L’idea che l’ha guidata nell’architettura del libro dev’essere stata quella di allargare via via il motivo primario della metamorfosi al di là dell’intimo dialogo a due, così da radicarlo in uno spazio determinato e in una storia non soltanto personale, ma familiare e perfino corale. Da questo punto di vista dev’esserci stata un’intuizione potenzialmente molto feconda alla base delle nuove poesie: non solo la trasformazione vista in atto o al presente, ma colta nei suoi effetti retroattivi sul passato. Chi dei due, infatti, ha vissuto questo o quel giorno, questa o quell’ora («Ricordare all’improvviso tutta una vita/ che si credeva non avere vissuto mai»)? Accade allora che questa poesia risulta tanto più viva quando più si mantiene in contatto con il suo incandescente nucleo metaforico; quando cioè la sua pressione quasi costringe l’autrice ad ampliare il proprio immaginario e a trovare per conto proprio le parole più adatte per dirlo.
Questo, tuttavia, nel libro non accade spesso, quasi che lo scrupolo di non ostentare qualcosa che potrebbe apparire come un facile pretesto tematico, l’avesse condotta poi a privarlo di una parte del credito che gli era comunque dovuto. Di fatto, un gergo poetico convenzionale, troppo indulgente verso il patetismo e l’accondiscendenza sentimentale, finisce tante volte per rego
larizzare un’esperienza che ordinaria non è stata affatto.
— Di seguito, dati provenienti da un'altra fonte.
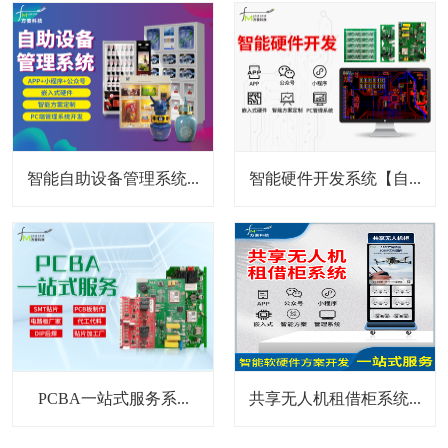
智能自助设备管理系统...
智能硬件开发系统【自...
PCBA一站式服务系...
共享无人机租借柜系统...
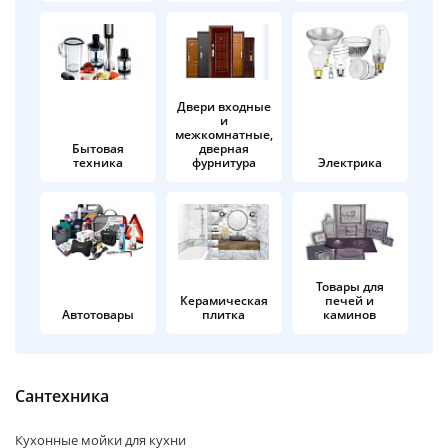
об оплате Плайтом
Двери входные
и
Остались вопросы?
25
межкомнатные,
8 800 302-02-51
Бытовая
дверная
техника
фурнитура
Электрика
plait.ru
раз в 2
недели
Товары для
Керамическая
печей и
Автотовары
плитка
каминов
Сантехника
Кухонные мойки для кухни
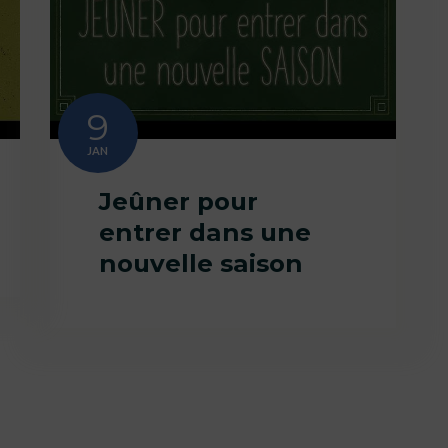
9
JAN
Jeûner pour
entrer dans une
nouvelle saison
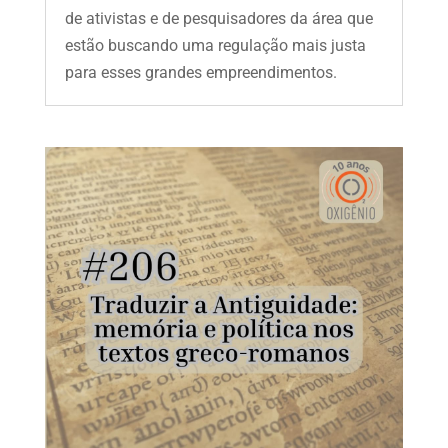
de ativistas e de pesquisadores da área que
estão buscando uma regulação mais justa
para esses grandes empreendimentos.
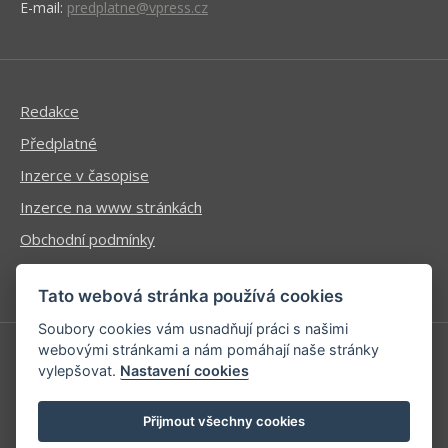
E-mail:
predplatne@vpress.cz
Redakce
Předplatné
Inzerce v časopise
Inzerce na www stránkách
Obchodní podmínky
Ochrana osobních údajů
Tato webová stránka používá cookies
Soubory cookies vám usnadňují práci s našimi
webovými stránkami a nám pomáhají naše stránky
vylepšovat.
Nastavení cookies
Příhlášení | Registrace
Kontaktní informace
Přijmout všechny cookies
Mapa stránek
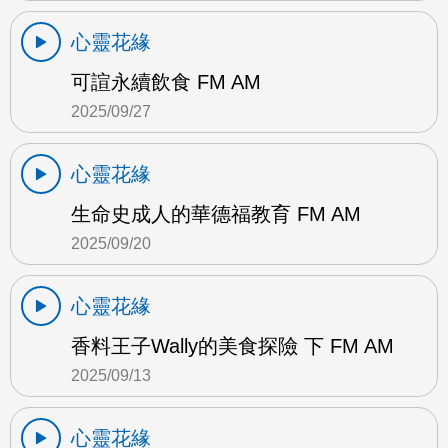
心靈花緣
可諠永續飲食 FM AM
2025/09/27
心靈花緣
生命史成人的華德福教育 FM AM
2025/09/20
心靈花緣
香料王子Wally的美食探險 下 FM AM
2025/09/13
心靈花緣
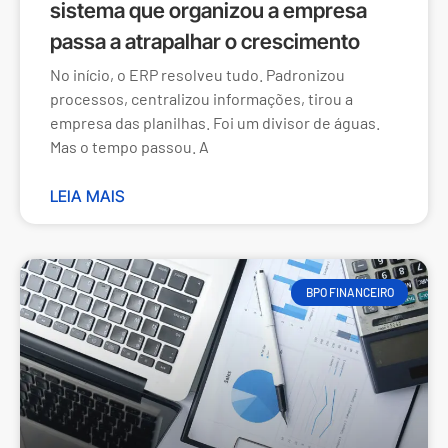
sistema que organizou a empresa
passa a atrapalhar o crescimento
No início, o ERP resolveu tudo. Padronizou
processos, centralizou informações, tirou a
empresa das planilhas. Foi um divisor de águas.
Mas o tempo passou. A
LEIA MAIS
BPO FINANCEIRO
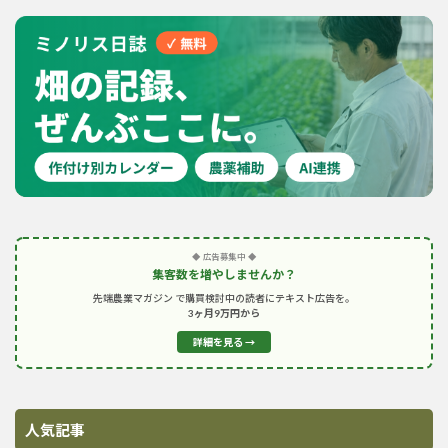
◆ 広告募集中 ◆
集客数を増やしませんか？
先端農業マガジン で購買検討中の読者にテキスト広告を。
3ヶ月9万円から
詳細を見る →
人気記事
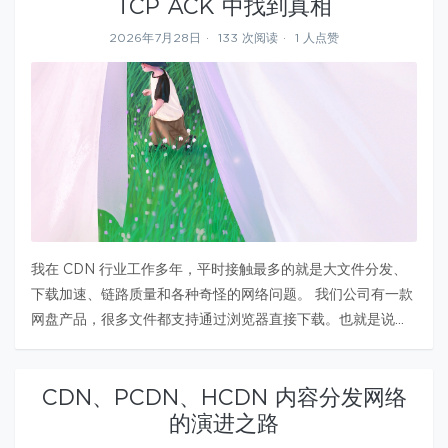
TCP ACK 中找到真相
2026年7月28日
133 次阅读
1 人点赞
我在 CDN 行业工作多年，平时接触最多的就是大文件分发、
下载加速、链路质量和各种奇怪的网络问题。 我们公司有一款
网盘产品，很多文件都支持通过浏览器直接下载。也就是说，
用户点击网页上的下载按钮之后，后续下载过程基本就交给了
浏览器自己的下载管理器。 这件事听起来很普通，但只要做过
CDN、PCDN、HCDN 内容分发网络
下载体验优化，就会知道…
的演进之路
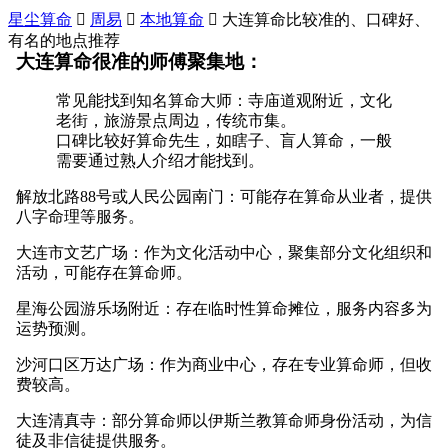
星尘算命

周易

本地算命

大连算命比较准的、口碑好、
有名的地点推荐
大连算命很准的师傅聚集地：
常见能找到知名算命大师：寺庙道观附近，文化
老街，旅游景点周边，传统市集。
口碑比较好算命先生，如瞎子、盲人算命，一般
需要通过熟人介绍才能找到。
解放北路88号或人民公园南门：可能存在算命从业者，提供
八字命理等服务。
大连市文艺广场：作为文化活动中心，聚集部分文化组织和
活动，可能存在算命师。
星海公园游乐场附近：存在临时性算命摊位，服务内容多为
运势预测。
沙河口区万达广场：作为商业中心，存在专业算命师，但收
费较高。
大连清真寺：部分算命师以伊斯兰教算命师身份活动，为信
徒及非信徒提供服务。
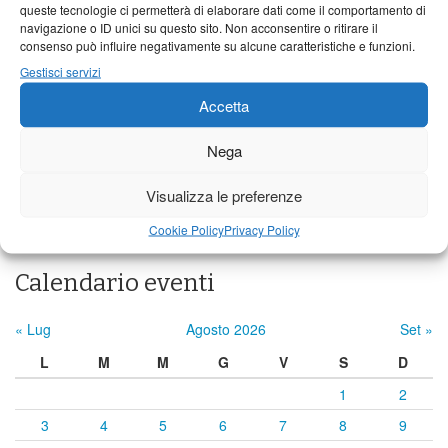
queste tecnologie ci permetterà di elaborare dati come il comportamento di
Barga
navigazione o ID unici su questo sito. Non acconsentire o ritirare il
consenso può influire negativamente su alcune caratteristiche e funzioni.
23°C
|
33°C
22°C
|
33°C
21°C
|
34°C
Gestisci servizi
Castelnuovo Garfagnana
Accetta
23°C
|
33°C
22°C
|
33°C
21°C
|
34°C
Nega
Previsioni a cura di:
Visualizza le preferenze
Cookie Policy
Privacy Policy
Calendario eventi
« Lug
Agosto 2026
Set »
L
M
M
G
V
S
D
1
2
3
4
5
6
7
8
9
Queste poesie, per fare l’esempio forse più palese, si chiudono invariabilmente con clausole che si vorrebbero ad effetto, ma che con la loro musica facile finiscono magari per misconoscere la qualità inventiva e le tensioni dei versi subito precedenti («Capire persino di non amarci/ ma continuare a fingere per non soffrire»). Nelle sezioni siracusane, soprattutto, il discorso poetico s’affida a un passo narrativo forse anche abbastanza solido, ma nel complesso piuttosto monocorde, che richiama tanta poesia già scritta e letta.
Ma non c’è solo questo. Le cose infatti funzionano in modo diverso lì dove la poesia appare davvero intesa a comprendere e restituire «la misura dello strappo/ tra di noi e tra noi e le cose».
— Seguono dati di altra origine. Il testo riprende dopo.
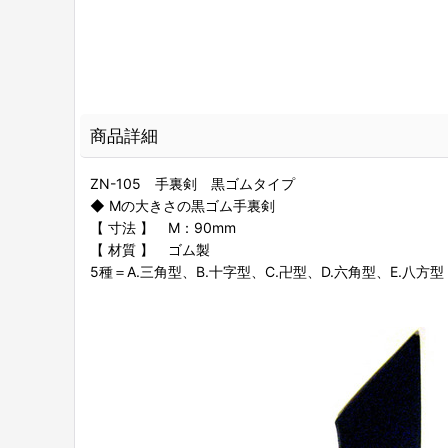
商品詳細
ZN-105 手裏剣 黒ゴムタイプ
◆ Mの大きさの黒ゴム手裏剣
【 寸法 】 M：90mm
【 材質 】 ゴム製
5種＝A.三角型、B.十字型、C.卍型、D.六角型、E.八方型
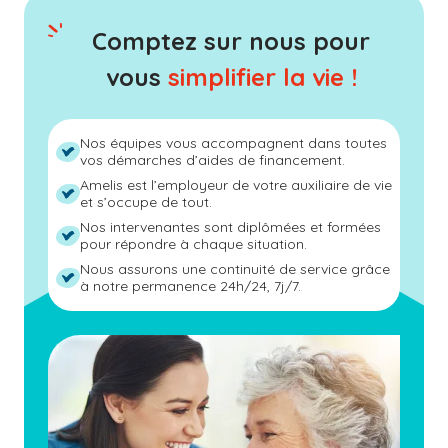
Comptez sur nous pour
vous
simplifier la vie !
Nos équipes vous accompagnent dans toutes
vos démarches d’aides de financement.
Amelis est l’employeur de votre auxiliaire de vie
et s’occupe de tout.
Nos intervenantes sont diplômées et formées
pour répondre à chaque situation.
Nous assurons une continuité de service grâce
à notre permanence 24h/24, 7j/7.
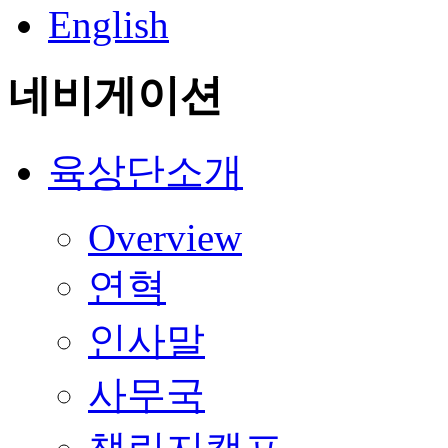
English
네비게이션
육상단소개
Overview
연혁
인사말
사무국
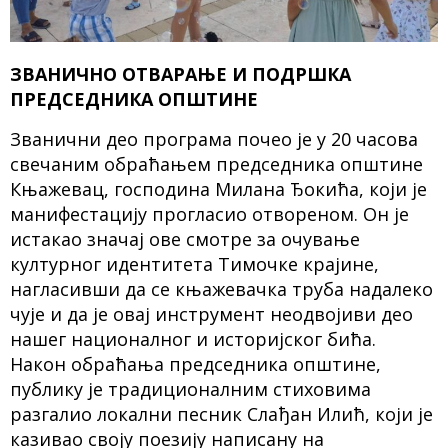
ЗВАНИЧНО ОТВАРАЊЕ И ПОДРШКА
ПРЕДСЕДНИКА ОПШТИНЕ
Званични део програма почео је у 20 часова
свечаним обраћањем председника општине
Књажевац, господина Милана Ђокића, који је
манифестацију прогласио отвореном. Он је
истакао значај ове смотре за очување
културног идентитета Тимочке крајине,
нагласивши да се књажевачка труба надалеко
чује и да је овај инструмент неодвојиви део
нашег националног и историјског бића.
Након обраћања председника општине,
публику је традиционалним стиховима
разгалио локални песник Слађан Илић, који је
казивао своју поезију написану на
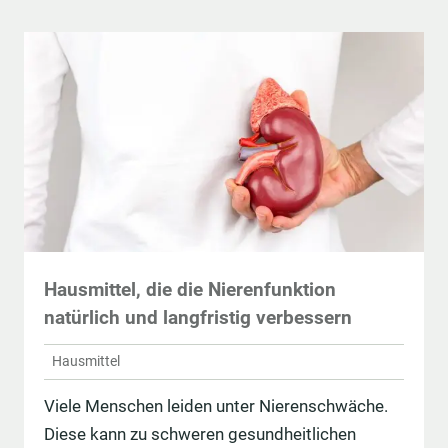
Hausmittel, die die Nierenfunktion
natürlich und langfristig verbessern
Hausmittel
Viele Menschen leiden unter Nierenschwäche.
Diese kann zu schweren gesundheitlichen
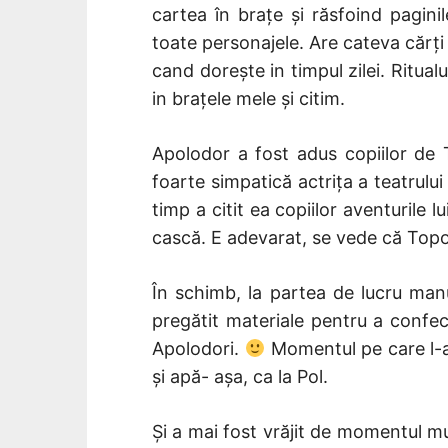
cartea în brațe și răsfoind pagini
toate personajele. Are cateva cărți
cand dorește in timpul zilei. Ritualu
in brațele mele și citim.
Apolodor a fost adus copiilor de 
foarte simpatică actrița a teatrulu
timp a citit ea copiilor aventurile l
cască. E adevarat, se vede că Topol
În schimb, la partea de lucru manua
pregătit materiale pentru a confec
Apolodori.
Momentul pe care l-a
și apă- așa, ca la Pol.
Și a mai fost vrăjit de momentul mu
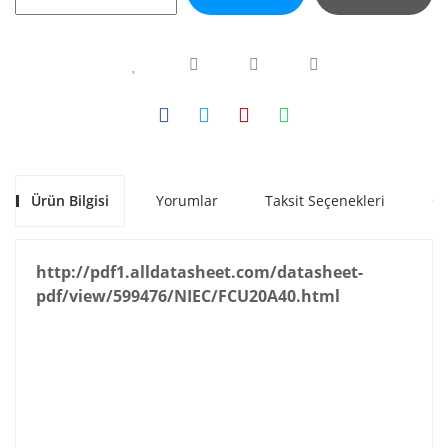
Ürün Bilgisi
Yorumlar
Taksit Seçenekleri
Ön
http://pdf1.alldatasheet.com/datasheet-
pdf/view/599476/NIEC/FCU20A40.html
Ci sono infatti poesie, o anche solo qualche passaggio, in cui Giovanna Cristina Vivinetto riesce davvero a rendere ragione della sua primogenitura, che va comunque ascritta a suo merito, riguardo al tema della transessualità nella nostra poesia. Qualcosa, insomma, che ha a che vedere con la sua esplorazione di territori inediti dentro di sé e insieme nel linguaggio («tra le mani cumuli e grumi/ di cellule da rinominare»). Sono soprattutto, allora, gli spazi ancora incerti e combattuti tra la crisalide e la farfalla, lì dove le voci e i corpi si confondono, dove il peso di ciò che si perde grava ancora addosso a chi si sta liberando, e così l’equivoco dei punti di vista, il gioco terribile dei pronomi personali, lo scambio di ruoli tra memoria e perdita. Tra Giovanni e Giovanna, dunque, lì dove ancora i gesti «erano talmente/ suoi da non capire dove lui / finisse e dove iniziassimo noi».